The research is possible thanks to a grant from the Pennsylvania Wine Marketing and Research Program. The award begins this year with $60,000 for year 1; the grant will be renewed each year, dependent on progress, for up to three years and $160,000 total.
“We hope to have a thermal and multispectral imaging system that a grower can attach to an all-terrain vehicle, drive through their vineyard, and it will produce a map of live and dead buds that then can be used to guide their pruning practices,” said Justine Vanden Heuvel, the project’s principal investigator and professor of viticulture at Cornell AgriTech.
In the Northeast, cold damage to buds is a major issue for grape growers. Winter and spring warming followed by sudden severe cold can kill buds, as vines lose their cold hardiness after a warming spell. In years with large temperature swings, bud mortality can reach 90%.
“We have to really understand what the mortality level is in different parts of the vineyard to guide the pruning practices, because pruning is one of the viticulturist’s most important roles,” Vanden Heuvel said. “It determines shoot number and then determines the yield as a function of that.”
In order to determine the percentage of dead buds on a vine, growers must manually cut nodes with a razor blade to sample and assess the percentage of bud damage. When they know the proportion of live buds on a vine, they can prune accordingly to get the right number of viable shoots for proper yields and flavorful grapes.

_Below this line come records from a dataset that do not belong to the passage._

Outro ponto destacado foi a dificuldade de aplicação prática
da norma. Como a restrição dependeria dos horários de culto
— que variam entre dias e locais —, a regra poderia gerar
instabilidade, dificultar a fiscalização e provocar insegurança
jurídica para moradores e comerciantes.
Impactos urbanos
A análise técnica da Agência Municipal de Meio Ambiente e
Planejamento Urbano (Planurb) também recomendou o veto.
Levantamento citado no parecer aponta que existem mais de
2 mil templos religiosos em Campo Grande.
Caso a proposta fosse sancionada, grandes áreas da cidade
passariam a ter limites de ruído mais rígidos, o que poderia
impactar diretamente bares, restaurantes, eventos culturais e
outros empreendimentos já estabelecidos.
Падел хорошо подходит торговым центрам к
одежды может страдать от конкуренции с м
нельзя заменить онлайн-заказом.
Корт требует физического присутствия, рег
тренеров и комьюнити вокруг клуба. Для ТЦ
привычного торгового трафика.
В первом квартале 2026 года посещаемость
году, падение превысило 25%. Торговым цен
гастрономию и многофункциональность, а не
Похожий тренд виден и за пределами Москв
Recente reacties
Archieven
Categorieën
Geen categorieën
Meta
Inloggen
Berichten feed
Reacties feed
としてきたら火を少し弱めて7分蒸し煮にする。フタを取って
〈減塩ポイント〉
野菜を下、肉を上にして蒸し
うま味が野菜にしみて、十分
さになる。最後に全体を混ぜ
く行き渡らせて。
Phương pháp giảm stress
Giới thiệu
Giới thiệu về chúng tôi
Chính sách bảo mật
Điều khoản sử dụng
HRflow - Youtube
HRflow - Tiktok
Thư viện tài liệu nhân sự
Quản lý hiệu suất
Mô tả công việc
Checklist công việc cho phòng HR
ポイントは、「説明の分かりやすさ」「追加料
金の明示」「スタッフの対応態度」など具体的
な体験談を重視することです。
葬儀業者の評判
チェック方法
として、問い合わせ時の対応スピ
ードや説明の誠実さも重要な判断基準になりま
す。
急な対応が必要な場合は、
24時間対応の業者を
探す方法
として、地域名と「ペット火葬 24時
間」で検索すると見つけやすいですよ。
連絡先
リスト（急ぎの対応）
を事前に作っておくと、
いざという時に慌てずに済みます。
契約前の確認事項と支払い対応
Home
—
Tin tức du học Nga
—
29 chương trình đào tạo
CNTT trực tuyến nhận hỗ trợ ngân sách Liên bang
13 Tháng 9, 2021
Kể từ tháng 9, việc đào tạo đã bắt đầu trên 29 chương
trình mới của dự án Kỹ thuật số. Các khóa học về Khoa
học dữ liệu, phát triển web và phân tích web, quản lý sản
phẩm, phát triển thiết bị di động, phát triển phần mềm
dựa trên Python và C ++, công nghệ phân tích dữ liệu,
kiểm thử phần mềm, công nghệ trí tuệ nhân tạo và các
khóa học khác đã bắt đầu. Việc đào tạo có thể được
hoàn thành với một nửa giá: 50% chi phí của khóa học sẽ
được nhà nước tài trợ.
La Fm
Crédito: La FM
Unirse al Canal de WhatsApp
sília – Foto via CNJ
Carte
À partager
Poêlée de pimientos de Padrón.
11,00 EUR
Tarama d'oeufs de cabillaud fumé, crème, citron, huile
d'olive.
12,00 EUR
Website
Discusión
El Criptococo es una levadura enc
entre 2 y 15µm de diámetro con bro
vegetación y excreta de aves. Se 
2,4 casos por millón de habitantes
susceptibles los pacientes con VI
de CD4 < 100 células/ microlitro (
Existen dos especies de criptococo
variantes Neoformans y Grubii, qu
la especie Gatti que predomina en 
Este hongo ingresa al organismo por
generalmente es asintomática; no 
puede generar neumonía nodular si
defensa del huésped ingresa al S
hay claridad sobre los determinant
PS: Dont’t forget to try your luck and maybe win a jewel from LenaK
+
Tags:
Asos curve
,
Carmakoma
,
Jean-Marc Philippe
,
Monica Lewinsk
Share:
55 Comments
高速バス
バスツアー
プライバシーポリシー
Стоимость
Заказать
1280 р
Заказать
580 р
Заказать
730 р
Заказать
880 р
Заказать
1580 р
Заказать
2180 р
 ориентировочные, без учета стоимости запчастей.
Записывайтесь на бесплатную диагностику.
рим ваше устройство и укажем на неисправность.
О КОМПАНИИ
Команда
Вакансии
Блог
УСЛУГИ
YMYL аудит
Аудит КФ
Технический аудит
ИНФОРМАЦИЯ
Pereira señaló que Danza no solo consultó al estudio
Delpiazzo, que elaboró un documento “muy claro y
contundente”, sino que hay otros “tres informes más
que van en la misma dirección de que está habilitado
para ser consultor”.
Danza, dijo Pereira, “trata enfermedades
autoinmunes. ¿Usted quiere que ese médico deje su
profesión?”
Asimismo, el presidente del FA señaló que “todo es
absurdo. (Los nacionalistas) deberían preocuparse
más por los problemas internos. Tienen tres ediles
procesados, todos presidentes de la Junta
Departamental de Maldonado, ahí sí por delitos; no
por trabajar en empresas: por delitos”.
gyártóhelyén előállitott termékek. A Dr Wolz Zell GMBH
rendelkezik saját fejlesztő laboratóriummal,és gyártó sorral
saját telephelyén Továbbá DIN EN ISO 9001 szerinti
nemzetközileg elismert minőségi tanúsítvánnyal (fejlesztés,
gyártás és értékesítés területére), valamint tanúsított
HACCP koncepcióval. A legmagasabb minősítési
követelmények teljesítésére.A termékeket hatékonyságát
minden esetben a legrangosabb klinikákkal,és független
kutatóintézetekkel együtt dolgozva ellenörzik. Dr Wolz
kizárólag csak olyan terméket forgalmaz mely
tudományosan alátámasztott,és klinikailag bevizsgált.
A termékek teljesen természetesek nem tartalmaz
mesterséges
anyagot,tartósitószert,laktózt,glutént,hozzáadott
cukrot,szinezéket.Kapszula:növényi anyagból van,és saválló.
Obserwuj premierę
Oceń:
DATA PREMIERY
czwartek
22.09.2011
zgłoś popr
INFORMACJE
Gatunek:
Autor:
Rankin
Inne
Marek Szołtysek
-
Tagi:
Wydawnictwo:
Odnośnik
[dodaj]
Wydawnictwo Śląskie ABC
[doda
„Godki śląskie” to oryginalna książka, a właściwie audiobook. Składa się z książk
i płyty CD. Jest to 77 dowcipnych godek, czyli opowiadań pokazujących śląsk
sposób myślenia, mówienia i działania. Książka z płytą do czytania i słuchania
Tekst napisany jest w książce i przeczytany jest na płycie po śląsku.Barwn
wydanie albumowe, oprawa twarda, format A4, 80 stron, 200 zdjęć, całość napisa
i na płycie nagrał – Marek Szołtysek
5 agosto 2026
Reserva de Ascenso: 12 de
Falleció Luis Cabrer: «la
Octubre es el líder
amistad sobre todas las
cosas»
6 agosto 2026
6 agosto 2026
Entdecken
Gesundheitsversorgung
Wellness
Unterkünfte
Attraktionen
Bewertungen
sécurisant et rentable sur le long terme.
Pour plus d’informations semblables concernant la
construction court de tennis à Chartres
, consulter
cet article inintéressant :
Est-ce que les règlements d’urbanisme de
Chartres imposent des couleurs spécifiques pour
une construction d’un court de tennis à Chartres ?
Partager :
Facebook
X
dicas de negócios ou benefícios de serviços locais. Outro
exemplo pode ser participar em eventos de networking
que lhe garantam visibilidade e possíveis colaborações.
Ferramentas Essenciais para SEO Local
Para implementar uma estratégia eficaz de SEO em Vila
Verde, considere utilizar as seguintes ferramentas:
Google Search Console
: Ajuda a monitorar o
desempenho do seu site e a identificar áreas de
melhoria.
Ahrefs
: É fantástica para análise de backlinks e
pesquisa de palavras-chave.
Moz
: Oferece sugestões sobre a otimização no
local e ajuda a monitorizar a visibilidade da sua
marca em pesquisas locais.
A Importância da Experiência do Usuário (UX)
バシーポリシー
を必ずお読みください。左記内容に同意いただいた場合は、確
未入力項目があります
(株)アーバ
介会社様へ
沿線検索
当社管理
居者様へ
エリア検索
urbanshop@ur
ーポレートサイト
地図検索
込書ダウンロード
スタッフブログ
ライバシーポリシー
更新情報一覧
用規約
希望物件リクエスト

But many growers skip this step, which requires many hours of trained labor. The practice also damages vines. Without an assessment, growers often prune improperly and end up with yields that are either too high or too low; when yields are too high, sugars are low in fruits, making them poor wine grapes; when too low, fruit sales don’t cover the cost of production.
“Our vision is that we want to maximize the profitability for growers, especially for grape growers in New York state,” said co-principal investigator Yu Jiang, assistant research professor of systems engineering and data analytics at Cornell AgriTech; his program is focused on developing systems for digital agriculture.